国税庁の「令和元事務年度における相続税の調査等の状況」の調査によれば、令和4年度の実地調査件数は、8,196件となっています。
また、実地調査1件当たり追徴税額は705万円となっています。
とくに海外資産関連事案に対する調査が年々増加傾向にあり、令和4事務年度においては、海外資産に係る申告漏れ等の非違件数(174件)は過去最高となりました。
参照:国税庁「令和4事務年度における相続税の調査等の状況(令和5年12⽉)」
相続税の税務調査が行われるのは、相続発生から2年以内で、相続税の申告書を提出した年の秋、もしくは翌年の秋に行われるケースが最も多いと言われています。
ただし、複雑で事前準備が必要なケースの場合には、税務申告後2年以上が経過してから行われることもあります。
通常は税務署から事前に連絡があり「いついつに税務調査を行う」ことが通知され、日程調整を行ったうえで、調査日が決められます。
したがって、いきなり調査官がやってきて調査を開始したいと言われるケースは、ほとんどありません。
税務調査の当日は、午前10時頃に税務署の職員(国税調査官)が、自宅にやってきます。たいていは、税務署の職員と相続人の代表者、税理士の3者で行われます。そして税務署の職員が、さまざまな質問をしたり資料を調べたりして、その結果をメモにとりながら調査を進めていきます。
午後12時頃になったらいったん休憩を挟み、午後1時頃からまた調査を再開します。午後5時くらいには調査が終了することが通常です。
多くのケースでは1日で終わりますが、1日で足りない場合には翌日に持ち越される事案もあります。
相続税の税務調査では、さまざまなことを聞かれ、細かい点について確認されます。
手帳や日記、手紙などまでチェックされ、疑問点があれば指摘されます。
したがって、まずは早い段階で税理士に相談することが重要です。

» 収集したデータ記録:
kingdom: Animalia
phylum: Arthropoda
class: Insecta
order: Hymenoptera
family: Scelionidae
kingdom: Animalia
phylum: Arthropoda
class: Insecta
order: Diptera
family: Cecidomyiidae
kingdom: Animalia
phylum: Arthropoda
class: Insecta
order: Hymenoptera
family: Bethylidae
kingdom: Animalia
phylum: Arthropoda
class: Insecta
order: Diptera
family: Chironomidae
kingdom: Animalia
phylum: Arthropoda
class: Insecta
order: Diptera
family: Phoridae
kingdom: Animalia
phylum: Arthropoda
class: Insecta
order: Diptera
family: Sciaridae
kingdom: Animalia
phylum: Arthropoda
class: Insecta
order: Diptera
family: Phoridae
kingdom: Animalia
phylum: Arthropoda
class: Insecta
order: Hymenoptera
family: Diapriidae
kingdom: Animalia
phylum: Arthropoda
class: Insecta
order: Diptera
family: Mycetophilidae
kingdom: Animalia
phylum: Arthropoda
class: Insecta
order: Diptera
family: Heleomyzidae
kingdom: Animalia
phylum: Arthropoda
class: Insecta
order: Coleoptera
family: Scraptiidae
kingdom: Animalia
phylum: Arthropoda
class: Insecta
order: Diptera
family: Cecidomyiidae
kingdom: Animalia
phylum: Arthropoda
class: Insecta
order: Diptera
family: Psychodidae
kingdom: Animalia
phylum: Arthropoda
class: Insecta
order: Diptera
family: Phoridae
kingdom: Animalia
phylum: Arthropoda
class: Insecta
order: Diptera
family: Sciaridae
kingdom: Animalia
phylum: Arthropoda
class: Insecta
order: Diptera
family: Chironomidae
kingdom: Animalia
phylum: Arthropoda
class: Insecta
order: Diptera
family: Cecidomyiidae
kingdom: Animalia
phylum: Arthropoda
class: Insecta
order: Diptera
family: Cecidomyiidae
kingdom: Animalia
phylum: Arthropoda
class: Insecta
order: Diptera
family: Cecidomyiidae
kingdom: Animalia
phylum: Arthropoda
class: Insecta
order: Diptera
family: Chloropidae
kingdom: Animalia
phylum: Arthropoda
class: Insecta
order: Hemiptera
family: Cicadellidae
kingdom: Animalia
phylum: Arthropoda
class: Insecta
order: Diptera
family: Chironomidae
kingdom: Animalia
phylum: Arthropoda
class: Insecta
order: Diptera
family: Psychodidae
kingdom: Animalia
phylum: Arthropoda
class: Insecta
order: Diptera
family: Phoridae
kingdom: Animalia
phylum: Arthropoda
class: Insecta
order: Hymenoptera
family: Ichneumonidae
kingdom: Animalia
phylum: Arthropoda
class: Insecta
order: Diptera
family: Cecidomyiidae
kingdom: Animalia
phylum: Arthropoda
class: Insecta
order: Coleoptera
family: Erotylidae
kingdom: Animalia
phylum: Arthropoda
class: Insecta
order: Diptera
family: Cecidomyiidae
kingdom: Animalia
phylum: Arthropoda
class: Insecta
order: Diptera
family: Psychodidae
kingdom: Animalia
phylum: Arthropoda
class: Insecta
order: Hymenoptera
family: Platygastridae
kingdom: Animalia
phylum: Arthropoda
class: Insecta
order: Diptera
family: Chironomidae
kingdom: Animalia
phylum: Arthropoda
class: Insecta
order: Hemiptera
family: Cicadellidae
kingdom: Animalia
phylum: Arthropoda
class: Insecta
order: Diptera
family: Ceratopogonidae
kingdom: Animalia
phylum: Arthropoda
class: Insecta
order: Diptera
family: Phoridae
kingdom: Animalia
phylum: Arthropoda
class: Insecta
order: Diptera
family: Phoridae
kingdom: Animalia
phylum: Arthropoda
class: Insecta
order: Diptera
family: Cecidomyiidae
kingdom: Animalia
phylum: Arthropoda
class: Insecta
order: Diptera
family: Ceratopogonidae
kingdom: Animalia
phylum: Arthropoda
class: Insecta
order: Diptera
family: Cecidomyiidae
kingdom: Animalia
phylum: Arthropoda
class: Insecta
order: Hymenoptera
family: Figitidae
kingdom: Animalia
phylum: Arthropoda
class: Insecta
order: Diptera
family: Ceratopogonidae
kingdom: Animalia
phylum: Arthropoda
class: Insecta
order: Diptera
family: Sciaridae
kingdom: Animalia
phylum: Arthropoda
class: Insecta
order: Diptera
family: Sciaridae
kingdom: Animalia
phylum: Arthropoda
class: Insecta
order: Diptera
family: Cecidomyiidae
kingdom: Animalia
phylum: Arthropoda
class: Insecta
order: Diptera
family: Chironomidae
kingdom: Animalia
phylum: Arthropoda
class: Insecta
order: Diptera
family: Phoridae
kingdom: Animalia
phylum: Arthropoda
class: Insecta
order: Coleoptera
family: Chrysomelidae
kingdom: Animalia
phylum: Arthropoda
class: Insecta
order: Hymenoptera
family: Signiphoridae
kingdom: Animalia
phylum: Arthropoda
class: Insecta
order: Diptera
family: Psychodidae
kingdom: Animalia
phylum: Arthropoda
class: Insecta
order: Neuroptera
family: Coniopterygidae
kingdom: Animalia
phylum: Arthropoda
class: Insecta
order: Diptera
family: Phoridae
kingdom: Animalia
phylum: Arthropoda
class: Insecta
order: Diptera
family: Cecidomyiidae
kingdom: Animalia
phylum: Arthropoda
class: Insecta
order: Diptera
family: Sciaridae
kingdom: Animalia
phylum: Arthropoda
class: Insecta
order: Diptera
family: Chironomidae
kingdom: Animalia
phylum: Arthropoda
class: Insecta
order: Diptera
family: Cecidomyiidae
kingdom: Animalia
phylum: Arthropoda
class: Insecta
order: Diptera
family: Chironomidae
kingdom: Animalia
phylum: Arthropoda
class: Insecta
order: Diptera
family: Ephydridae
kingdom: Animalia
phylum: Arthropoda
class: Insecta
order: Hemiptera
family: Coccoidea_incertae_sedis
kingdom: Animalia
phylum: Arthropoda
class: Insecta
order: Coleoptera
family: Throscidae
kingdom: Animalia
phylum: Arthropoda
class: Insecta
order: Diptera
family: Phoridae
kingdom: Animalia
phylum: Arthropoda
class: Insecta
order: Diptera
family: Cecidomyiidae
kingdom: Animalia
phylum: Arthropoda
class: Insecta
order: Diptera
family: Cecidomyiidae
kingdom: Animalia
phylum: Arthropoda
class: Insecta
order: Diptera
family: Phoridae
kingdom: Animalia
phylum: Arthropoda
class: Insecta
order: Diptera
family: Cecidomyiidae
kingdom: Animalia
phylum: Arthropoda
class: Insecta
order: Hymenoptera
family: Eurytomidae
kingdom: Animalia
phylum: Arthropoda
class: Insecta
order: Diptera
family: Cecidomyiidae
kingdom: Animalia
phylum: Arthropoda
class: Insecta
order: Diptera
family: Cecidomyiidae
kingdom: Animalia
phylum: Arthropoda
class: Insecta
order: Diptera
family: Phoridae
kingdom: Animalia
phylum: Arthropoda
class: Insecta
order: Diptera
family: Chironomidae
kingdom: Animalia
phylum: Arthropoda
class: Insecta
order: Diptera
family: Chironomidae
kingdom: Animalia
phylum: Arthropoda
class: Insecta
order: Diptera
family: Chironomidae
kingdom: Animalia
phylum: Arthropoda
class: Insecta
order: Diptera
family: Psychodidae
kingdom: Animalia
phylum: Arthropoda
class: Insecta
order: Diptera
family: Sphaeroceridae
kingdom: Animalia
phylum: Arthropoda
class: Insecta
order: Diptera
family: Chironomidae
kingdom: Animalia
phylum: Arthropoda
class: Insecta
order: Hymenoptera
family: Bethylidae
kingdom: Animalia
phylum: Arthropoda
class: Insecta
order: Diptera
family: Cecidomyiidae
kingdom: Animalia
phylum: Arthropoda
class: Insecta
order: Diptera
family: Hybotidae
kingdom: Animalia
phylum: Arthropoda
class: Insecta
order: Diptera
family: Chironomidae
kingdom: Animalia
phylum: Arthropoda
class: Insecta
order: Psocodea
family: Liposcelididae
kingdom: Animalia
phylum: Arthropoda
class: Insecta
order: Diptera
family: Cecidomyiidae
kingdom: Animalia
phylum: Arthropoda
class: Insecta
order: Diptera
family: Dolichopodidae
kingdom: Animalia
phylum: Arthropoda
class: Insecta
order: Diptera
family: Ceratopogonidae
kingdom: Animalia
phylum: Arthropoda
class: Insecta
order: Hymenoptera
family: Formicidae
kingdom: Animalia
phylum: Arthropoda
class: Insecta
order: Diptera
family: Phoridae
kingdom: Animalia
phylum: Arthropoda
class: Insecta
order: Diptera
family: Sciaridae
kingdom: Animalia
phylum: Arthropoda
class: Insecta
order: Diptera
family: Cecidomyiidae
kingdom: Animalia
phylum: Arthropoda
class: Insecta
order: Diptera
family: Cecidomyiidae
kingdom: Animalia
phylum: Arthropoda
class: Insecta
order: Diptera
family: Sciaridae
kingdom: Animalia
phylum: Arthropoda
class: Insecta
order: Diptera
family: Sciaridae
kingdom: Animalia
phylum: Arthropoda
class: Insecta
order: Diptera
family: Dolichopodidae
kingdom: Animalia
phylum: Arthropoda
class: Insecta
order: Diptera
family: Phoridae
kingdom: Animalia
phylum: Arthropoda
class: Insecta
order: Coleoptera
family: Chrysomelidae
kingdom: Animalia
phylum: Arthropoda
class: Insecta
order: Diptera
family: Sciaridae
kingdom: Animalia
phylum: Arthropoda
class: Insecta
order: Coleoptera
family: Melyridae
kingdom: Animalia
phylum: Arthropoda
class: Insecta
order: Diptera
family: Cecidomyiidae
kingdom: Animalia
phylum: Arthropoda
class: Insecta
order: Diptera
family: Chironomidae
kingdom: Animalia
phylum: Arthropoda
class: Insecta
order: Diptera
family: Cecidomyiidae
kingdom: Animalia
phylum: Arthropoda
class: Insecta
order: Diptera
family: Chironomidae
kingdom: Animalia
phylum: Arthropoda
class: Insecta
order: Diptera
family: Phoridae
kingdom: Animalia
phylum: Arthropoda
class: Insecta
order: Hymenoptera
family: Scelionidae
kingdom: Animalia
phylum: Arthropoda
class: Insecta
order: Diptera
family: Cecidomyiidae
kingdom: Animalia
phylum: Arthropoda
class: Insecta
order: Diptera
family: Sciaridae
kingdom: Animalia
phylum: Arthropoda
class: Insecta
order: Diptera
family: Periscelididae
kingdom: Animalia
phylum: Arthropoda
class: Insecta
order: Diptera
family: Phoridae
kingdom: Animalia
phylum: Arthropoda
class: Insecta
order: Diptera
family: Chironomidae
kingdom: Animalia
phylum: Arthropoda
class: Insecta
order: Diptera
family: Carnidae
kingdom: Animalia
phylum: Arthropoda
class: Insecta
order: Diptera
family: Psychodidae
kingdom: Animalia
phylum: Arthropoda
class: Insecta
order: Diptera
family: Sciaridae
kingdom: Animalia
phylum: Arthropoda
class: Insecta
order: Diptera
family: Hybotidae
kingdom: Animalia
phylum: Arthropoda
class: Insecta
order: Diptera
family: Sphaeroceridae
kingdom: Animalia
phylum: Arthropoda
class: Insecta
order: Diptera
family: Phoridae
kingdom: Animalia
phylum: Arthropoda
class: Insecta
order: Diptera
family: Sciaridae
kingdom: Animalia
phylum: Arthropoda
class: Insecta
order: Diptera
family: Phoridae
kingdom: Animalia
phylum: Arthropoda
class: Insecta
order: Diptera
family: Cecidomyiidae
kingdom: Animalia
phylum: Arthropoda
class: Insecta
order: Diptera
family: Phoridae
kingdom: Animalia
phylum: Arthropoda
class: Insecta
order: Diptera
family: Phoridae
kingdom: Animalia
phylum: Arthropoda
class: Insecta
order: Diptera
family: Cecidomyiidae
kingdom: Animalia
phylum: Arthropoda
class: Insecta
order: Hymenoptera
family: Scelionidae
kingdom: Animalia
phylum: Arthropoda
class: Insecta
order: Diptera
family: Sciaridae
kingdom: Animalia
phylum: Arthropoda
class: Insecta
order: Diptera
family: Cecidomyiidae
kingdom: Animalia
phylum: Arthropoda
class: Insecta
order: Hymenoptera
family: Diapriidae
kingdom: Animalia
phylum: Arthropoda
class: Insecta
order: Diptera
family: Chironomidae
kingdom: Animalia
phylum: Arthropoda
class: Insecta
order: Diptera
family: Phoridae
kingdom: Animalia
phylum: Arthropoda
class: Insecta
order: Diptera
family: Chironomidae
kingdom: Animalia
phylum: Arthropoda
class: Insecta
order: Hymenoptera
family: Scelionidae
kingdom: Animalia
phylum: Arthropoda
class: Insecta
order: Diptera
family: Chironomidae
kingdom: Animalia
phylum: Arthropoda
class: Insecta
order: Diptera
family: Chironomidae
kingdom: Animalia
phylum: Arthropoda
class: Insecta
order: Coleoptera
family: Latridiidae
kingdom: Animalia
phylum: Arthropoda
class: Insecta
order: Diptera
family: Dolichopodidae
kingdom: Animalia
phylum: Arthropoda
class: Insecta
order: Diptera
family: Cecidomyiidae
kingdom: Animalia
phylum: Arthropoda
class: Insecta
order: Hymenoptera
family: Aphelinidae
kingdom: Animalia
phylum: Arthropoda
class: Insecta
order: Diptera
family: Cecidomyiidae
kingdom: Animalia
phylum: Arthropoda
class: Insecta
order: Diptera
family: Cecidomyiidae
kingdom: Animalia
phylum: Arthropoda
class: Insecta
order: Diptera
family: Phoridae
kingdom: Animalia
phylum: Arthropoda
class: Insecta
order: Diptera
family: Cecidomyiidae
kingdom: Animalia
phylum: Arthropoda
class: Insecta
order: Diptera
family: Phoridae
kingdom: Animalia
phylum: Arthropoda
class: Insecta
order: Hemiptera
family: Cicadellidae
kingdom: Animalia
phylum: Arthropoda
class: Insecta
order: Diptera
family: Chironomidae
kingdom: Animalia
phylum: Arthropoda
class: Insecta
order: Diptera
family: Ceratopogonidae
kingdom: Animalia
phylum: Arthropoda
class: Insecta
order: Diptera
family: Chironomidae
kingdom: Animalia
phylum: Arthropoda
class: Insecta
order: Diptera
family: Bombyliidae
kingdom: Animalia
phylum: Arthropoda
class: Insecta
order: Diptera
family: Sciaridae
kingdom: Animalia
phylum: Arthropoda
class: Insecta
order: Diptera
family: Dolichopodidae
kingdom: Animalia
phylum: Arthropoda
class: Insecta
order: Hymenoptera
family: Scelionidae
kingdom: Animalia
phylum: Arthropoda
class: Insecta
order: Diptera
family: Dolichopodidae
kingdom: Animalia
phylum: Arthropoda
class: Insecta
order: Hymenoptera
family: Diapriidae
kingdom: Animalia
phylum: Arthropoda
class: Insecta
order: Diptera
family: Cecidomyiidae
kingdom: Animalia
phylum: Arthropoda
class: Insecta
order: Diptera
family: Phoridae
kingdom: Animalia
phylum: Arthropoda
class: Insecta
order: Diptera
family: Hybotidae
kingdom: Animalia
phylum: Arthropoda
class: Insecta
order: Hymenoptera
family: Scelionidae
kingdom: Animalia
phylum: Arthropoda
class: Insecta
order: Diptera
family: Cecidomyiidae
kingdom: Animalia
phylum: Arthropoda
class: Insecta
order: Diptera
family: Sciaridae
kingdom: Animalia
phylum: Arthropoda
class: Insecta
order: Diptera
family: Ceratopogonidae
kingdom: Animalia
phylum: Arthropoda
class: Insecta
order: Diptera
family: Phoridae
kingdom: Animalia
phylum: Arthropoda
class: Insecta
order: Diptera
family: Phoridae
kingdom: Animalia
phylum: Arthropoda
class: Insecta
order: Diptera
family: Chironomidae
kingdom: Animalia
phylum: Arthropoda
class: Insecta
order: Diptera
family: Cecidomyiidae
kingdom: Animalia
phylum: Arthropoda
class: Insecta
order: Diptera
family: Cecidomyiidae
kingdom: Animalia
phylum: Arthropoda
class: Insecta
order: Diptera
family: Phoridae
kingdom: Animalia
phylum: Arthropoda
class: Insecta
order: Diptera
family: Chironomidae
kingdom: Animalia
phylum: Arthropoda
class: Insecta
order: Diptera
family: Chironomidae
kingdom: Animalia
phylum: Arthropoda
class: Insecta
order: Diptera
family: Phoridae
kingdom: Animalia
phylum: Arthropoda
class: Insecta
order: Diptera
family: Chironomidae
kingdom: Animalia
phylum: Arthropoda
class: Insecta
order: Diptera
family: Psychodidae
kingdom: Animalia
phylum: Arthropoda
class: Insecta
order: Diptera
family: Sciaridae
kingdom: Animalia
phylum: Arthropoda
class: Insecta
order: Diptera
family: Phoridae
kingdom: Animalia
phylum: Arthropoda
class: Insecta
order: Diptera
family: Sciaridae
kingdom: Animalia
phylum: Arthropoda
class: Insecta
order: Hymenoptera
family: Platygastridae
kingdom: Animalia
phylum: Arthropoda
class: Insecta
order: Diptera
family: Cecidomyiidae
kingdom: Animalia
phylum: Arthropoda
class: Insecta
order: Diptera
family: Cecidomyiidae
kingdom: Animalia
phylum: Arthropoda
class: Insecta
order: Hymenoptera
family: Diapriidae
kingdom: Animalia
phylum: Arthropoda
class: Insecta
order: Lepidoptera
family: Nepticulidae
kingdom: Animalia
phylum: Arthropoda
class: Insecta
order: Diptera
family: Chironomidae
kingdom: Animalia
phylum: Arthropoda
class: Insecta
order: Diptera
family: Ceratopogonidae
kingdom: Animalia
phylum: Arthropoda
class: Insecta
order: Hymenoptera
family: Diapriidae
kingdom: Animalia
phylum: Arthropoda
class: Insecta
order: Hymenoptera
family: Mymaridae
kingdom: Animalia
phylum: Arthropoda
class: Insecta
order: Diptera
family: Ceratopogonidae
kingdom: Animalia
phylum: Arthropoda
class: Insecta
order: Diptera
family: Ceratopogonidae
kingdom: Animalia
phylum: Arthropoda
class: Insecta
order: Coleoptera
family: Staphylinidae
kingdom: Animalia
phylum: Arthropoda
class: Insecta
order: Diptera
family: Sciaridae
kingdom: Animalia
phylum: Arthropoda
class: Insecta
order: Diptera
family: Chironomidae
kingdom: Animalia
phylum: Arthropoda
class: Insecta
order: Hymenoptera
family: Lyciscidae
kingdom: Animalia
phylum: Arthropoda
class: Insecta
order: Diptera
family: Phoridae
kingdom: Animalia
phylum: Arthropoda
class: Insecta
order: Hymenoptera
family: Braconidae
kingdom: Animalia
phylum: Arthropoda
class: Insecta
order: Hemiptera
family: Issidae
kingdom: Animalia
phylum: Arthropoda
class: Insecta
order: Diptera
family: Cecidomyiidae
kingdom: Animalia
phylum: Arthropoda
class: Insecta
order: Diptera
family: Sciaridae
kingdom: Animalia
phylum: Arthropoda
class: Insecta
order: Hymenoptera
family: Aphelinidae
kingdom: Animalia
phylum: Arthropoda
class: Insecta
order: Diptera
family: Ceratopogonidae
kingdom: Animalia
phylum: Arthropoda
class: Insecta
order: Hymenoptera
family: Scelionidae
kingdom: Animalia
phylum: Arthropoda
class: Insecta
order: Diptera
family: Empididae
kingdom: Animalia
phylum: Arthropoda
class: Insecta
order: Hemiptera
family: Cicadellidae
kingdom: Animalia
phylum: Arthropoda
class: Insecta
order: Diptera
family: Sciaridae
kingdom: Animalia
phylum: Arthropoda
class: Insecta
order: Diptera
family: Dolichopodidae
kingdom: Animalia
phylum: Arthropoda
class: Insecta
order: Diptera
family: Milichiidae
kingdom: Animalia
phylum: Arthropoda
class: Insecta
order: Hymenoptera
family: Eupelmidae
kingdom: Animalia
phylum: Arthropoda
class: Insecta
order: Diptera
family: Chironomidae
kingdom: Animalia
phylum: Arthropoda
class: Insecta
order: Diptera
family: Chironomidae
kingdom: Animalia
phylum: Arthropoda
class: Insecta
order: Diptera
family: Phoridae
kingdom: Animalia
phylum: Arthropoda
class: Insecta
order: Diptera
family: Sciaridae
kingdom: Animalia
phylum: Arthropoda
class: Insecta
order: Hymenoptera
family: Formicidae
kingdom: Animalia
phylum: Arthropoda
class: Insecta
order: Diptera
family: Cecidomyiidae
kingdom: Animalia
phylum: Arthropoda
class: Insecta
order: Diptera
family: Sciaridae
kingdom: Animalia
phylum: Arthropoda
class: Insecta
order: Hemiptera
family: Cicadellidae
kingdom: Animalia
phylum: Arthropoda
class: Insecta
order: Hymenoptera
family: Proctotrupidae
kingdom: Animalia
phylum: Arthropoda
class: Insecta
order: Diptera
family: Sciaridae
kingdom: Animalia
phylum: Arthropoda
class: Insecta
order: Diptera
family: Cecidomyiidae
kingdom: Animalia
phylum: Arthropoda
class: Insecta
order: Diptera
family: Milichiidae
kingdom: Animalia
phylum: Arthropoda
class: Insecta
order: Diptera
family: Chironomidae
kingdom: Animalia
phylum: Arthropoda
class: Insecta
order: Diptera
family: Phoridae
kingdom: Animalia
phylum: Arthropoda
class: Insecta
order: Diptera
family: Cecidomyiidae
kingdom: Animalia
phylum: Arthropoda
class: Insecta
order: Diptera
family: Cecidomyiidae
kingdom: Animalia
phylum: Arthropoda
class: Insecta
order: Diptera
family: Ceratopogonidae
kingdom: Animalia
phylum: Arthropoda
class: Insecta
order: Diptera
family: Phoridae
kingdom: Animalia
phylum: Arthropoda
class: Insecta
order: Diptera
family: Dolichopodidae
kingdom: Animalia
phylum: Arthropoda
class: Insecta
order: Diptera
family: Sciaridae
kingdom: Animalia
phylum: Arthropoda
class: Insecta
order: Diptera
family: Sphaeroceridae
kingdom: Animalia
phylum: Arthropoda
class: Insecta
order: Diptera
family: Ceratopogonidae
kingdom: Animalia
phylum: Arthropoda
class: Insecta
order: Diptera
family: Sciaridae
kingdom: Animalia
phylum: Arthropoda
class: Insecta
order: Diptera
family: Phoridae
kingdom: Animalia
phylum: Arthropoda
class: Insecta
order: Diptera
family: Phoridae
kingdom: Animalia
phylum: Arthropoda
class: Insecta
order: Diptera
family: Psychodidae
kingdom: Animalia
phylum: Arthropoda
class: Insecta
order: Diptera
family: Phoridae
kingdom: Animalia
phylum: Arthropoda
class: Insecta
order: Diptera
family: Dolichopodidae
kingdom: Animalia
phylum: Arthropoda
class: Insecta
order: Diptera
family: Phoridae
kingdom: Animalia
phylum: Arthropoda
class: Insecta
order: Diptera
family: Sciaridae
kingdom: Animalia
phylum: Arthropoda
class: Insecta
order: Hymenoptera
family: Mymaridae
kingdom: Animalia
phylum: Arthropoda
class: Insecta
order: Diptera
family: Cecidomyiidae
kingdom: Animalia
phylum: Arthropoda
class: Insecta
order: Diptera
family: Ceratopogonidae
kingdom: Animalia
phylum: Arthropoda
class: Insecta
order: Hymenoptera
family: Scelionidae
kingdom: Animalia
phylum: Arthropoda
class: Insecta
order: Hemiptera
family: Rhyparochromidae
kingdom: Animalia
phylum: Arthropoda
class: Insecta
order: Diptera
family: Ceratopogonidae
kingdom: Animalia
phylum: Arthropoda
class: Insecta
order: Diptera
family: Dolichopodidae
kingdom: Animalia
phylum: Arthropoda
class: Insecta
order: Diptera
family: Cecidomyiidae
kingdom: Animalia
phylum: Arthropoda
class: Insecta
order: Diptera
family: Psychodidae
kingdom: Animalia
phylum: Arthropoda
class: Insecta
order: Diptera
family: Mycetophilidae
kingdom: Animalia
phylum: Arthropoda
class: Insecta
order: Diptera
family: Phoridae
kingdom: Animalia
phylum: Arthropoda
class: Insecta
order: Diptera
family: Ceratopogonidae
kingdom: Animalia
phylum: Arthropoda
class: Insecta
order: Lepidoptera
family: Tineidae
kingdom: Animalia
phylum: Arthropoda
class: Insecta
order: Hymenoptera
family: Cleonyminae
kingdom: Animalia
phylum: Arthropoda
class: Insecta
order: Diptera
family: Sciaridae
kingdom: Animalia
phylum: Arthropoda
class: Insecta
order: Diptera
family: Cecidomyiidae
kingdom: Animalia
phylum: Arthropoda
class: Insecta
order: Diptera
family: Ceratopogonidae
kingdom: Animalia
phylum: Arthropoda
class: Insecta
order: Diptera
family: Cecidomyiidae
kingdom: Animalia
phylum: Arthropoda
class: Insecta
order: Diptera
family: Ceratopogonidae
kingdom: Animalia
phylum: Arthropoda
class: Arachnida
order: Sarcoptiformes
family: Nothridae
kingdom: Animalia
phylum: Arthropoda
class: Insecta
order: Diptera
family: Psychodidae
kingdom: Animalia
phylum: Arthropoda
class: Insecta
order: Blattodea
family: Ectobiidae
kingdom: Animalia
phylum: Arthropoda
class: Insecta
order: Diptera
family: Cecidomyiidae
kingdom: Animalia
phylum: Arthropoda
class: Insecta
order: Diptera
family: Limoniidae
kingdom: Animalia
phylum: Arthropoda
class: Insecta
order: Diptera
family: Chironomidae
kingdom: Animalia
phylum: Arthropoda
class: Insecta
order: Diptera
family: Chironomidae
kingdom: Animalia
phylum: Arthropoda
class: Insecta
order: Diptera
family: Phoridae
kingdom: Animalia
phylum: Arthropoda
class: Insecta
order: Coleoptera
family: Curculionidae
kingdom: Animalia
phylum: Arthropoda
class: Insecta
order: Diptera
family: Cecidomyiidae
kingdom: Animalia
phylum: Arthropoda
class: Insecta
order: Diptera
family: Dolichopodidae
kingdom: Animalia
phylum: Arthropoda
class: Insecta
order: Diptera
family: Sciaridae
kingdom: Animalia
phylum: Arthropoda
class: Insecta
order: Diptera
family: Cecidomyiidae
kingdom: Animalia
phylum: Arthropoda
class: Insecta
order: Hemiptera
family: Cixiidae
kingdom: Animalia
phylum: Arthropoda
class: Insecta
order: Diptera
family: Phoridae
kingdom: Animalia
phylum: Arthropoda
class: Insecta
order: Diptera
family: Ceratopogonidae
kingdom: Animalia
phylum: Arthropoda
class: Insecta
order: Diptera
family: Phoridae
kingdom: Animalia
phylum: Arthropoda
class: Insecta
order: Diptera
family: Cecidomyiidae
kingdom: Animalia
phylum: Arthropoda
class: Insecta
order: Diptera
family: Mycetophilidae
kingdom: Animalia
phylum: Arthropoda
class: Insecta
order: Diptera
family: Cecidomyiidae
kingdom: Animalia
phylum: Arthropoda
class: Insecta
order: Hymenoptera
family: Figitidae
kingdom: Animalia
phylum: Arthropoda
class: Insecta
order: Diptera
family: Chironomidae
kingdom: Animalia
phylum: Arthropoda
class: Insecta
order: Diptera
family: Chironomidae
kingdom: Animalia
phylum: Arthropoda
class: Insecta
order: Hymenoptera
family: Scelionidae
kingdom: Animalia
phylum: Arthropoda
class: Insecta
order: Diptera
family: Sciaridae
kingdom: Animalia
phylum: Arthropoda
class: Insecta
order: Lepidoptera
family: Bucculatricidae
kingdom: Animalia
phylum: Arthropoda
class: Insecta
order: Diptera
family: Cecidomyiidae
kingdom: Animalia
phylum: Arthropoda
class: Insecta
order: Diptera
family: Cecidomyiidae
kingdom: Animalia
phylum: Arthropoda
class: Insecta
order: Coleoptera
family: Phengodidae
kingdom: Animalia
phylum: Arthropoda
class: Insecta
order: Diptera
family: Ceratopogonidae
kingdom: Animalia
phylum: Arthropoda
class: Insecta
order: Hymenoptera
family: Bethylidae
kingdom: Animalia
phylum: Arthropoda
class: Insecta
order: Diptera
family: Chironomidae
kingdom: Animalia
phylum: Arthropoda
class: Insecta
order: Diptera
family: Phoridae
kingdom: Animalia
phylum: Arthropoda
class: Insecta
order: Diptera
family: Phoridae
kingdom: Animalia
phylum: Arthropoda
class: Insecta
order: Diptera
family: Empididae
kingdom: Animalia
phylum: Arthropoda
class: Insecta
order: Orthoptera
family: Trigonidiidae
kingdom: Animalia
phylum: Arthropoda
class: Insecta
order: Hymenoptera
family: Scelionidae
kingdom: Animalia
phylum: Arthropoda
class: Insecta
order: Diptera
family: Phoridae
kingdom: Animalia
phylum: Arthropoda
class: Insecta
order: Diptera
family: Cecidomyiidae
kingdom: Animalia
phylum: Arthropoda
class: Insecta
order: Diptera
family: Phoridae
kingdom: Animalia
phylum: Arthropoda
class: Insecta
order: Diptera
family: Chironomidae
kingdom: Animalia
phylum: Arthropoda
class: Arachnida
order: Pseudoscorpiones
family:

» 小課題 1:
相続税の税務調査についての読解文で、調査当日にたいてい立ち会うとされる者をすべて挙げてください。
» 小課題 2:
相続税の税務調査についての読解文では、実地調査1件当たりの追徴税額はいくらとされていますか。

» 模範解答 1:
税務署の職員(国税調査官)、相続人の代表者、税理士

» 模範解答 2:
705万円